In 1981, a second edition was published as a boxed set with cover art by John Kula, a new map and upgraded counters, but no revisions to the rules.

Despite positive reviews, the game did not sell well outside of Canada due to the obscurity of the battle to non-Canadian audiences, and did not sell well inside Canada, despite the hopes of its creator. Newberg later commented, "In the beginning we [at Simulations Canada] wanted to do one game in three on a Canadian topic, with the strange notion of building a domestic market. This was before I found out that Canadians do not buy Canadian products due to some inferiority complex problems." Disappointed by the lack of Canadian sales, Simulations Canada did not publish any other Canadian-themed games with the exception of Quebec Libre (1978) and Ortona (1983).

==Reception==
In Issue 12 of Fire & Movement, Roy Schelper admitted to being prepared for a fairly amateur effort by small Canadian game publisher Simulations Canada, but was pleasantly surprised by the professionalism of the components. He was also impressed by the "tightly written" rules that were "clear and concise" and found the game system to be "elegantly conceived". After playing the game, Schelper noted that "The scenarios are all quite absorbing and tensely balanced, and every one of them offers a chance of victory for either player." Schelper concluded with a strong recommendation, saying, "Dieppe is a fascinating exercise in problem-solving, and covers for the first time, to my knowledge, one of WWII's more obscure topics. {...] WWII buffs will want to add this game to their collections, since it covers a new topic, and all players who like a short, tense game will like Dieppe. [...] Reserve a space on your shelf for Dieppe because it is an outstanding value."

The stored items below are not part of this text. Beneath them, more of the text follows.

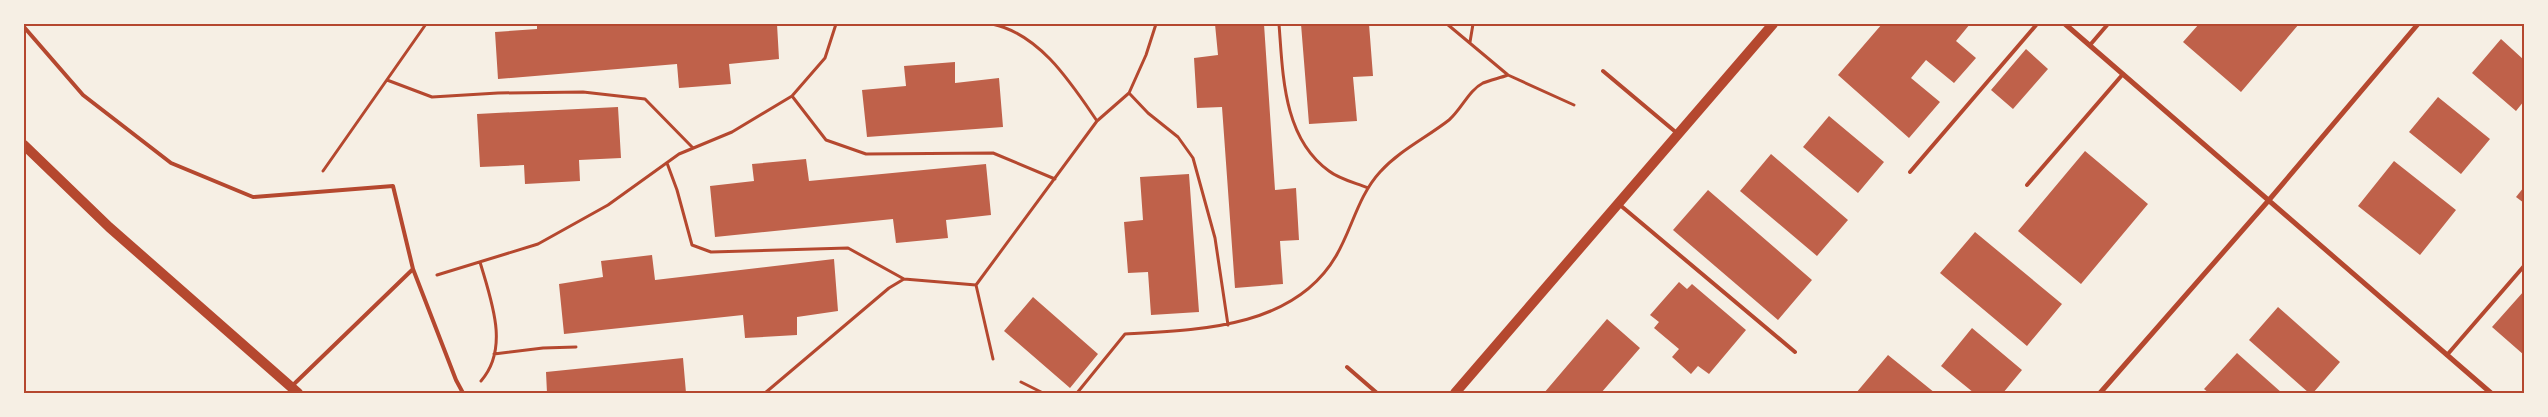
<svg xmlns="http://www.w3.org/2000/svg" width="2548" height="417" font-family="'Roboto Condensed',sans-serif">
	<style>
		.building { fill: #bf614a }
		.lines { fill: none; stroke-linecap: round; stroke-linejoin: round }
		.path { stroke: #b5482f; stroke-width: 3 }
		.service { stroke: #b5482f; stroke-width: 4 }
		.minor { stroke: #b5482f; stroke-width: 5 }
		.secondary { stroke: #b5482f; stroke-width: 10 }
		.neatline { fill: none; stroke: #b5482f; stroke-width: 2 }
	</style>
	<rect width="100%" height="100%" fill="#f6efe4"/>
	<path class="building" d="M537,24H590V26L616,24H777L779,59L729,64L731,84L679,88L677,64L498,79L495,32L537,29Z
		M1215,24H1264L1275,190L1296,188L1299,240L1280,241L1283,284L1235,288L1222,107L1197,108L1194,58L1218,55Z
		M1301,24H1369L1373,76L1353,77L1357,121L1309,124Z
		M1882,24H1970L1956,41L1976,58L1954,83L1926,60L1911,78L1940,102L1909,138L1838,75Z
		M2199,24H2299L2241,92L2183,42Z
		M2501,39L2524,60V101L2516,111L2472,73Z
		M2026,49L2048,69L2013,109L1991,90Z
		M955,62V83L999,78L1003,127L867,137L862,90L906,86L904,66Z
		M2438,97L2490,139L2461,174L2409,132Z
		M618,107L621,158L579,160L580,181L525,184L524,165L480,167L477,114Z
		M1829,116L1884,162L1858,193L1803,147Z
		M2085,151L2148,204L2081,284L2018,231Z
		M1771,154L1848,220L1817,256L1740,191Z
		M806,159L809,181L986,164L991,215L946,220L948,238L896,243L893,219L715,237L710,186L754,181L752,164Z
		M2394,161L2456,210L2420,255L2358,206Z
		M1189,174L1199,312L1151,315L1148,272L1128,273L1124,222L1143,220L1140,177Z
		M2524,187V203L2516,197Z
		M1708,190L1812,280L1778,320L1673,230Z
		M1975,232L2062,304L2027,346L1940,273Z
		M652,255L655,280L834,259L838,311L797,317V335L745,338L743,315L564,334L559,284L603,277L601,261Z
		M1679,282L1687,289L1692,284L1746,330L1709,374L1698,366L1691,374L1672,357L1679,349L1654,328L1659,322L1650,315Z
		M2524,291V355L2492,327Z
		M1033,297L1098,354L1070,388L1004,331Z
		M2278,307L2340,362L2313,393H2309L2249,340Z
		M1607,319L1640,348L1601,393H1544Z
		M1972,328L2022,370L2003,393H1974L1941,366Z
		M2237,353L2282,393H2209L2204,389Z
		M1888,355L1935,393H1856Z
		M683,358L686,393H547L546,372Z"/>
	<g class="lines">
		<path class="path" d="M992,24C1040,34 1071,83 1097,121
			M1279,24C1283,75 1283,138 1329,171C1339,179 1356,183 1368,188
			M1447,24L1508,75L1574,105
			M1470,42L1473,24
			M387,80L432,97L498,93L583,92L645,99L693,148
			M1129,93L1148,113L1178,137L1193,158L1215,238L1228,325
			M792,96L826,140L866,154L993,153L1055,179
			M667,163L677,190L692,245L711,252L848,248L904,279
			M323,171L426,24
			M480,262C491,300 510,348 481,381
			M437,275L538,244L608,205L679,154L732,132L792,96L825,58L836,24
			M976,285L993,359
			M494,354L543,348L576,347
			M1021,382L1043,393
			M765,393L889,288L904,279L976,285L1097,121L1129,93L1146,55L1156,24
			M1077,393L1125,334C1199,330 1294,328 1336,256C1352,229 1358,196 1380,172C1400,150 1426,138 1449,120C1461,110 1469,90 1483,83C1490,80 1500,78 1508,75"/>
		<path class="service" d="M24,27L83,95L171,163L253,197L393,186L413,269L456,380L463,393
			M2090,45L2108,24
			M1603,71L1678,134
			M1910,172L2037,24
			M2027,185L2123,74
			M1620,205L1795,352
			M2447,355L2524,266
			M1347,367L1377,393
			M293,385L413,269"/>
		<path class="minor" d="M2065,24L2491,393
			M2100,393L2269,200L2418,24"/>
		<path class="secondary" d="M24,145L109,227L298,393
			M1455,393L1773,24"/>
	</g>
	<rect width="2548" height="417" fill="none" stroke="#f6efe4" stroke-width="50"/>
	<rect x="25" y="25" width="2498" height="367" class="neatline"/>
</svg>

In Issue 65 of Fire & Movement, Jeff Petrasks called the game "fairly complex, but the system is well conceived and well presented. Petraska concluded, "Dieppe succeeds both as a game and as historical simulation, making it an excellent product."

In Issue 35 of Phoenix, John Poole did not like the components, finding the map ugly, and the counters hard to read. But he liked the game sequence, finding that it gave "a clear shape and purpose to the game that accords well with historical reality." Poole had some problems with rules ambiguities, and wished that the game had been designed to give a longer, more complex and more in-depth examination of this battle. He concluded, "In spite of a number of reservations that I have dealt with, I recommend this game. [...] There would surely be scope enough here for a more elaborate, tactical treatment of Jubilee that would, at the same time, preserve the playability and compactness of the original design?"

In Issue 10 of Simulacrum, Luc Olivier commented that, like the actual battle, the game could have suffered from "the unclearness of the real purpose of the operation." But Olivier noted "the designers had the good idea to offer a lot of what-if possibilities among the different battleplans studied before the landing." He concluded, "All in all, a very fine game."